### Exercise aim
Pull out every line of the data below and reproduce it verbatim, with the same order, spacing, and characters.
[Start of Attachment]
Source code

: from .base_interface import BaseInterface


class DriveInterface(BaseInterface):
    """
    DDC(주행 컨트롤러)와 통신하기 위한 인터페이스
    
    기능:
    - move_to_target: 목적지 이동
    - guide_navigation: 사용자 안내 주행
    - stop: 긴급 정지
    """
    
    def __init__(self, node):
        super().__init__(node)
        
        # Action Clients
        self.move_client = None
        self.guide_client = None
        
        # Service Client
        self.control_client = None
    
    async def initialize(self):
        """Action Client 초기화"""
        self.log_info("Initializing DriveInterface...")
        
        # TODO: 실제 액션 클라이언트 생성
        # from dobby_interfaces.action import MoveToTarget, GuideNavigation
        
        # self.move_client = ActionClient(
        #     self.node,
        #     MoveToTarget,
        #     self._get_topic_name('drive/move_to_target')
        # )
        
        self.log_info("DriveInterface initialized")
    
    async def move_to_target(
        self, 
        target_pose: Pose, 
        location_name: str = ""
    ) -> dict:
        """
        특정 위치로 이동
[End of Attachment]
### Written response
Source code

: from .base_interface import BaseInterface


class DriveInterface(BaseInterface):
    """
    DDC(주행 컨트롤러)와 통신하기 위한 인터페이스
    
    기능:
    - move_to_target: 목적지 이동
    - guide_navigation: 사용자 안내 주행
    - stop: 긴급 정지
    """
    
    def __init__(self, node):
        super().__init__(node)
        
        # Action Clients
        self.move_client = None
        self.guide_client = None
        
        # Service Client
        self.control_client = None
    
    async def initialize(self):
        """Action Client 초기화"""
        self.log_info("Initializing DriveInterface...")
        
        # TODO: 실제 액션 클라이언트 생성
        # from dobby_interfaces.action import MoveToTarget, GuideNavigation
        
        # self.move_client = ActionClient(
        #     self.node,
        #     MoveToTarget,
        #     self._get_topic_name('drive/move_to_target')
        # )
        
        self.log_info("DriveInterface initialized")
    
    async def move_to_target(
        self, 
        target_pose: Pose, 
        location_name: str = ""
    ) -> dict:
        """
        특정 위치로 이동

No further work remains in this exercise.